Devenue mère et ne pouvant assumer ses responsabilités, la fille de Laetitia a été adoptée par une riveraine. En phase de récupération dans un centre d’hébergement, elle n’a maintenant « qu’un seul objectif, reprendre ma fille ».

Le cas de Tamara illustre, d’autre part, la situation d’une adolescente en convalescence dans une commune de Jacmel, après avoir subi trois opérations à risque.
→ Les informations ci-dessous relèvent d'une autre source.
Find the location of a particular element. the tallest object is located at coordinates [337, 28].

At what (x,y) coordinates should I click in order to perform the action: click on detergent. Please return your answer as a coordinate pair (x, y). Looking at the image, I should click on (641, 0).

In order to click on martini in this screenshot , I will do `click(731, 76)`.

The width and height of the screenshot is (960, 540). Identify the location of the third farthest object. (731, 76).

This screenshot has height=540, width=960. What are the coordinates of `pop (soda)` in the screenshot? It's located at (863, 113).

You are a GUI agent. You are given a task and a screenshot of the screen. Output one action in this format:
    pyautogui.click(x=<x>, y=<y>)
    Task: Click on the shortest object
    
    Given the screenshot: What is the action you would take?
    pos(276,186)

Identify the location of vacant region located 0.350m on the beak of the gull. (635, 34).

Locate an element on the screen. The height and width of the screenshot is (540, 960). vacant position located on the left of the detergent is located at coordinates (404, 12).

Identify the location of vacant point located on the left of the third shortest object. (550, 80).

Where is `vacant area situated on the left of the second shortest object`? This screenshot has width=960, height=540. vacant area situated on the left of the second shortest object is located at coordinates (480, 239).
C’est dans ces circonstances qu’elle est violée par un cousin de sa mère, âgé de 46 ans. « Il me fait savoir clairement et sur un ton très ferme qu’il me tuera si je parle à ma mère de ce qui va se passer dans un instant ». Boni réalise son forfait, accroissant les souffrances de la jeune malade, et, par la grossesse qui s’en suit, le danger de mort qui guète la jeune fille.

Le dossier de Panos-Caraibes rapporte aussi les témoignages de plusieurs victimes de viol durant leur séquestration par des kidnappeurs. Un jour de février 2006, Monique, une marchande de 27 ans, se rend à ses activités au centre de Port-au-Prince, lorsqu’elle est kidnappée par 2 jeunes hommes d’une vingtaine d’années, qui la poussent dans une voiture. Destination inconnue. Se retrouvant dans une petite pièce quelque part, Monique est contrainte de se déshabiller « comme un verre » devant « des hommes extrêmement menaçants ». Durant plus de 3 semaines, « je suis violée plusieurs fois tous les jours par plusieurs d’entre eux », dévoile-t-elle.
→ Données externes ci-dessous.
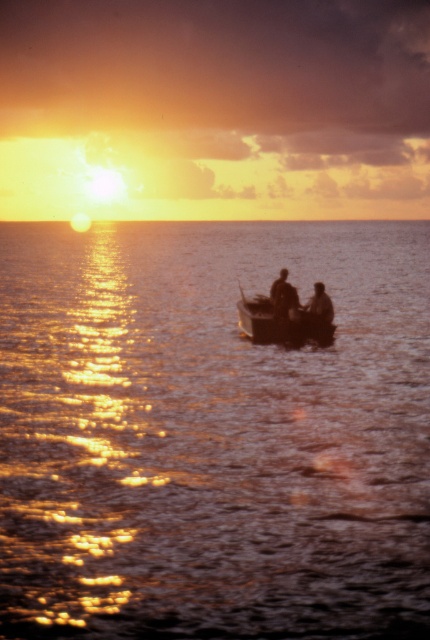
Question: Can you confirm if glistening water at center is positioned above dark brown wooden boat at center?

Choices:
 (A) no
 (B) yes

Answer: (B)

Question: Considering the real-world distances, which object is farthest from the silhouette wooden boat at center?

Choices:
 (A) smooth wooden boat at center
 (B) dark brown wooden boat at center
 (C) smooth skin face at center

Answer: (C)

Question: Is dark brown wooden boat at center thinner than smooth skin face at center?

Choices:
 (A) no
 (B) yes

Answer: (A)

Question: Which object is the closest to the dark brown wooden boat at center?

Choices:
 (A) glistening water at center
 (B) smooth wooden boat at center
 (C) smooth skin face at center

Answer: (B)

Question: Can you confirm if smooth wooden boat at center is bigger than silhouette wooden boat at center?

Choices:
 (A) yes
 (B) no

Answer: (A)

Question: Which of the following is the closest to the observer?

Choices:
 (A) smooth wooden boat at center
 (B) smooth skin face at center
 (C) glistening water at center
 (D) silhouette wooden boat at center

Answer: (C)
Après sa libération contre rançon, n’ayant accès à aucun encadrement, Monique ne va consulter aucun médecin. Elle se contente de quelques remèdes traditionnels. Elle souffre de vertige, elle est devenue « dépendante de la cigarette ». Ses enfants ne vont plus à l’école et la famille est pratiquement disloquée, indique le document.
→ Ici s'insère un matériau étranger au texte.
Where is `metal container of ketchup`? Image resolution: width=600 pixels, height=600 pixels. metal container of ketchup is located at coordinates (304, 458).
« Ces témoignages de victimes de viol ne représentent qu’un échantillon qui ne fait pas ressortir tous les aspects de ce phénomène en Haïti », selon Panos-Caraibes, qui souligne l’inexistence de structure étatique dédiée à aider les femmes violées. « La grande majorité d’entre elles sont livrées à elles mêmes, s’enferment dans leur honte et leur silence, ruminent dans leur esprit cet acte douloureux qui les ronge ».

Il en existe néanmoins, celles qui, comme Claire, 22 ans, violée dans un ravin par un groupe d’individus et infectée par le SIDA, surmontent tant bien que mal leur peine, remontent la pente, tentent de donner un sens à leur vie et ne lâchent pas leur rêve « d’ouvrir une école de pâtisserie ».